------ Exercise inputs

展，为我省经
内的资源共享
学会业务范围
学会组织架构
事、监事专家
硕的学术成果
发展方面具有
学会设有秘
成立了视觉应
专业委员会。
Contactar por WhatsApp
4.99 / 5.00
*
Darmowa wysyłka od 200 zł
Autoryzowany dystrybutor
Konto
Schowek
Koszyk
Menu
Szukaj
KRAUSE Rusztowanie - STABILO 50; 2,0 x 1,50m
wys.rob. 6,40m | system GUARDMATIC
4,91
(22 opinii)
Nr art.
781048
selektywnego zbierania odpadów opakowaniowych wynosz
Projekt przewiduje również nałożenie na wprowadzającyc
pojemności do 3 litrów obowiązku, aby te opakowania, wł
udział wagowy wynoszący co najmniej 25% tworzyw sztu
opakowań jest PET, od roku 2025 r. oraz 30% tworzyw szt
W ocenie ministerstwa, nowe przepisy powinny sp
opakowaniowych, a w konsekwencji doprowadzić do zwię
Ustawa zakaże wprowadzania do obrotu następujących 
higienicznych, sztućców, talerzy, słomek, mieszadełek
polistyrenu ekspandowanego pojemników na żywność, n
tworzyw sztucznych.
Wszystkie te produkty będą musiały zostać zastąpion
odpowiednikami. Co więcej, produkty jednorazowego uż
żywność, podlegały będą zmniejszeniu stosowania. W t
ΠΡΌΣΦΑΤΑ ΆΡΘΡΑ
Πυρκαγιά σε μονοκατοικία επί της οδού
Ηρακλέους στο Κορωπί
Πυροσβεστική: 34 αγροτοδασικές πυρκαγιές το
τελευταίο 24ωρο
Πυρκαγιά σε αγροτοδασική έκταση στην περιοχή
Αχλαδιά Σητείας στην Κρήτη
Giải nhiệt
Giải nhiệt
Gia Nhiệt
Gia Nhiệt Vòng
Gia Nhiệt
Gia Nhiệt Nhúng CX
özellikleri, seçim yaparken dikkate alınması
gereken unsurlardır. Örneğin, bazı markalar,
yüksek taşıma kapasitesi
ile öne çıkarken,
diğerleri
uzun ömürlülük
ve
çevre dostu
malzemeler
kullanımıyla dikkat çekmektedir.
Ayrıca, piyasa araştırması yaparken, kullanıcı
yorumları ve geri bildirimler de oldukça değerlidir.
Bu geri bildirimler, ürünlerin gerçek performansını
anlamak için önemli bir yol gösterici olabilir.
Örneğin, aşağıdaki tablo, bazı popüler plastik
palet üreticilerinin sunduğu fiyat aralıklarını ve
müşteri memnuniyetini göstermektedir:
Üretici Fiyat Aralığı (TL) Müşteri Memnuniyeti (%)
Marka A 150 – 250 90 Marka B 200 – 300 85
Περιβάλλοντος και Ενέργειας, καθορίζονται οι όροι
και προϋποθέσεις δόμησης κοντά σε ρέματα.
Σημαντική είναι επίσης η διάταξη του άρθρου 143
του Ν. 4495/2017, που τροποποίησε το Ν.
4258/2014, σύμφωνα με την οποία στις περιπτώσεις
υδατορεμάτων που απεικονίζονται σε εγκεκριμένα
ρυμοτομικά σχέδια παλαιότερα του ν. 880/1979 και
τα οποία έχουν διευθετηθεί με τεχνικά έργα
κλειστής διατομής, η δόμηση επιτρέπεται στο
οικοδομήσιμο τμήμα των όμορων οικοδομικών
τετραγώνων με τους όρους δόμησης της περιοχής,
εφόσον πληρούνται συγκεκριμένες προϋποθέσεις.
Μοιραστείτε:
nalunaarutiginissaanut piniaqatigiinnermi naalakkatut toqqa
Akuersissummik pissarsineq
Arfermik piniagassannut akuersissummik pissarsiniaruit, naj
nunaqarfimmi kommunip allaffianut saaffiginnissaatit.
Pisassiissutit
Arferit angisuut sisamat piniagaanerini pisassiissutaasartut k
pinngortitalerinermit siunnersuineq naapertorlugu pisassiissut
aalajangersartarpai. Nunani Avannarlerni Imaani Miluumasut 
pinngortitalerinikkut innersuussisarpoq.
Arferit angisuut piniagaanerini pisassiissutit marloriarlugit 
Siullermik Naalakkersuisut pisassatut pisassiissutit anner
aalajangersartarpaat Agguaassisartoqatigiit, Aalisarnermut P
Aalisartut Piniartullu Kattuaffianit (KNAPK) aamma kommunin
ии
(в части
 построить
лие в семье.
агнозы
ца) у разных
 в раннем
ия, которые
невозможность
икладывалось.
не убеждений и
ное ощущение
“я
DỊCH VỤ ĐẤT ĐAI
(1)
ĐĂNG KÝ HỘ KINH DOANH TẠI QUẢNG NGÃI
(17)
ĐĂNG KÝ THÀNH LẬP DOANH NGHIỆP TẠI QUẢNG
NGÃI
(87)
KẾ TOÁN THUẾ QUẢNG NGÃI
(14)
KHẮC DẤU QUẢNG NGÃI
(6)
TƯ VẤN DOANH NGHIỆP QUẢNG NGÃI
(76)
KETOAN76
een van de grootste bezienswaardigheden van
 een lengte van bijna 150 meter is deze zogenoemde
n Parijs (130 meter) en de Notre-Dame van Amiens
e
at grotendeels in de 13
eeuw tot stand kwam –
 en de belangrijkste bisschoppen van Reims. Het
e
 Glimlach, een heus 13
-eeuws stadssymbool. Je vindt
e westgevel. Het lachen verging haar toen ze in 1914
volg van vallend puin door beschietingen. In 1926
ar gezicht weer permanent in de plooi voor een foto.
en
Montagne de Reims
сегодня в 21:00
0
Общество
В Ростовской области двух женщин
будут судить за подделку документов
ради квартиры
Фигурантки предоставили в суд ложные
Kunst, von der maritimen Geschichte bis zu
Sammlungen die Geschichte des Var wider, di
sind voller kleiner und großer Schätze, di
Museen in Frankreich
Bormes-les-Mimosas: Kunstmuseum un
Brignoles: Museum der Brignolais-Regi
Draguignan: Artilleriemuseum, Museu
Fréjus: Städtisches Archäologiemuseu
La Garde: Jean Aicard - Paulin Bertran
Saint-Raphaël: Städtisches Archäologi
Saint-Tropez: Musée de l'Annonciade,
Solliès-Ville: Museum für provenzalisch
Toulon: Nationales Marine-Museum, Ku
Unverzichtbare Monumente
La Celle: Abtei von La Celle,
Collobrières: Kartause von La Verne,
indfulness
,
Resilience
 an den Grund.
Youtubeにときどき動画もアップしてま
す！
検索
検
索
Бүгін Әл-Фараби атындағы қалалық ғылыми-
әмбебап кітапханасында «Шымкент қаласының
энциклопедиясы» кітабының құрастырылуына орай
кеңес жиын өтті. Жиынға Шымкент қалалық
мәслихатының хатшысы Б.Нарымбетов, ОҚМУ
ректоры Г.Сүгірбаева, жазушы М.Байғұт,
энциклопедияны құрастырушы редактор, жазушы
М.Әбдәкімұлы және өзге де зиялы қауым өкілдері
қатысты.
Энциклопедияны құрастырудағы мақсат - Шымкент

------------

> [Action item]
With nothing left out, output the whole listing exactly.

> [Response below]
展，为我省经
内的资源共享
学会业务范围
学会组织架构
事、监事专家
硕的学术成果
发展方面具有
学会设有秘
成立了视觉应
专业委员会。
Contactar por WhatsApp
4.99 / 5.00
*
Darmowa wysyłka od 200 zł
Autoryzowany dystrybutor
Konto
Schowek
Koszyk
Menu
Szukaj
KRAUSE Rusztowanie - STABILO 50; 2,0 x 1,50m
wys.rob. 6,40m | system GUARDMATIC
4,91
(22 opinii)
Nr art.
781048
selektywnego zbierania odpadów opakowaniowych wynosz
Projekt przewiduje również nałożenie na wprowadzającyc
pojemności do 3 litrów obowiązku, aby te opakowania, wł
udział wagowy wynoszący co najmniej 25% tworzyw sztu
opakowań jest PET, od roku 2025 r. oraz 30% tworzyw szt
W ocenie ministerstwa, nowe przepisy powinny sp
opakowaniowych, a w konsekwencji doprowadzić do zwię
Ustawa zakaże wprowadzania do obrotu następujących 
higienicznych, sztućców, talerzy, słomek, mieszadełek
polistyrenu ekspandowanego pojemników na żywność, n
tworzyw sztucznych.
Wszystkie te produkty będą musiały zostać zastąpion
odpowiednikami. Co więcej, produkty jednorazowego uż
żywność, podlegały będą zmniejszeniu stosowania. W t
ΠΡΌΣΦΑΤΑ ΆΡΘΡΑ
Πυρκαγιά σε μονοκατοικία επί της οδού
Ηρακλέους στο Κορωπί
Πυροσβεστική: 34 αγροτοδασικές πυρκαγιές το
τελευταίο 24ωρο
Πυρκαγιά σε αγροτοδασική έκταση στην περιοχή
Αχλαδιά Σητείας στην Κρήτη
Giải nhiệt
Giải nhiệt
Gia Nhiệt
Gia Nhiệt Vòng
Gia Nhiệt
Gia Nhiệt Nhúng CX
özellikleri, seçim yaparken dikkate alınması
gereken unsurlardır. Örneğin, bazı markalar,
yüksek taşıma kapasitesi
ile öne çıkarken,
diğerleri
uzun ömürlülük
ve
çevre dostu
malzemeler
kullanımıyla dikkat çekmektedir.
Ayrıca, piyasa araştırması yaparken, kullanıcı
yorumları ve geri bildirimler de oldukça değerlidir.
Bu geri bildirimler, ürünlerin gerçek performansını
anlamak için önemli bir yol gösterici olabilir.
Örneğin, aşağıdaki tablo, bazı popüler plastik
palet üreticilerinin sunduğu fiyat aralıklarını ve
müşteri memnuniyetini göstermektedir:
Üretici Fiyat Aralığı (TL) Müşteri Memnuniyeti (%)
Marka A 150 – 250 90 Marka B 200 – 300 85
Περιβάλλοντος και Ενέργειας, καθορίζονται οι όροι
και προϋποθέσεις δόμησης κοντά σε ρέματα.
Σημαντική είναι επίσης η διάταξη του άρθρου 143
του Ν. 4495/2017, που τροποποίησε το Ν.
4258/2014, σύμφωνα με την οποία στις περιπτώσεις
υδατορεμάτων που απεικονίζονται σε εγκεκριμένα
ρυμοτομικά σχέδια παλαιότερα του ν. 880/1979 και
τα οποία έχουν διευθετηθεί με τεχνικά έργα
κλειστής διατομής, η δόμηση επιτρέπεται στο
οικοδομήσιμο τμήμα των όμορων οικοδομικών
τετραγώνων με τους όρους δόμησης της περιοχής,
εφόσον πληρούνται συγκεκριμένες προϋποθέσεις.
Μοιραστείτε:
nalunaarutiginissaanut piniaqatigiinnermi naalakkatut toqqa
Akuersissummik pissarsineq
Arfermik piniagassannut akuersissummik pissarsiniaruit, naj
nunaqarfimmi kommunip allaffianut saaffiginnissaatit.
Pisassiissutit
Arferit angisuut sisamat piniagaanerini pisassiissutaasartut k
pinngortitalerinermit siunnersuineq naapertorlugu pisassiissut
aalajangersartarpai. Nunani Avannarlerni Imaani Miluumasut 
pinngortitalerinikkut innersuussisarpoq.
Arferit angisuut piniagaanerini pisassiissutit marloriarlugit 
Siullermik Naalakkersuisut pisassatut pisassiissutit anner
aalajangersartarpaat Agguaassisartoqatigiit, Aalisarnermut P
Aalisartut Piniartullu Kattuaffianit (KNAPK) aamma kommunin
ии
(в части
 построить
лие в семье.
агнозы
ца) у разных
 в раннем
ия, которые
невозможность
икладывалось.
не убеждений и
ное ощущение
“я
DỊCH VỤ ĐẤT ĐAI
(1)
ĐĂNG KÝ HỘ KINH DOANH TẠI QUẢNG NGÃI
(17)
ĐĂNG KÝ THÀNH LẬP DOANH NGHIỆP TẠI QUẢNG
NGÃI
(87)
KẾ TOÁN THUẾ QUẢNG NGÃI
(14)
KHẮC DẤU QUẢNG NGÃI
(6)
TƯ VẤN DOANH NGHIỆP QUẢNG NGÃI
(76)
KETOAN76
een van de grootste bezienswaardigheden van
 een lengte van bijna 150 meter is deze zogenoemde
n Parijs (130 meter) en de Notre-Dame van Amiens
e
at grotendeels in de 13
eeuw tot stand kwam –
 en de belangrijkste bisschoppen van Reims. Het
e
 Glimlach, een heus 13
-eeuws stadssymbool. Je vindt
e westgevel. Het lachen verging haar toen ze in 1914
volg van vallend puin door beschietingen. In 1926
ar gezicht weer permanent in de plooi voor een foto.
en
Montagne de Reims
сегодня в 21:00
0
Общество
В Ростовской области двух женщин
будут судить за подделку документов
ради квартиры
Фигурантки предоставили в суд ложные
Kunst, von der maritimen Geschichte bis zu
Sammlungen die Geschichte des Var wider, di
sind voller kleiner und großer Schätze, di
Museen in Frankreich
Bormes-les-Mimosas: Kunstmuseum un
Brignoles: Museum der Brignolais-Regi
Draguignan: Artilleriemuseum, Museu
Fréjus: Städtisches Archäologiemuseu
La Garde: Jean Aicard - Paulin Bertran
Saint-Raphaël: Städtisches Archäologi
Saint-Tropez: Musée de l'Annonciade,
Solliès-Ville: Museum für provenzalisch
Toulon: Nationales Marine-Museum, Ku
Unverzichtbare Monumente
La Celle: Abtei von La Celle,
Collobrières: Kartause von La Verne,
indfulness
,
Resilience
 an den Grund.
Youtubeにときどき動画もアップしてま
す！
検索
検
索
Бүгін Әл-Фараби атындағы қалалық ғылыми-
әмбебап кітапханасында «Шымкент қаласының
энциклопедиясы» кітабының құрастырылуына орай
кеңес жиын өтті. Жиынға Шымкент қалалық
мәслихатының хатшысы Б.Нарымбетов, ОҚМУ
ректоры Г.Сүгірбаева, жазушы М.Байғұт,
энциклопедияны құрастырушы редактор, жазушы
М.Әбдәкімұлы және өзге де зиялы қауым өкілдері
қатысты.
Энциклопедияны құрастырудағы мақсат - Шымкент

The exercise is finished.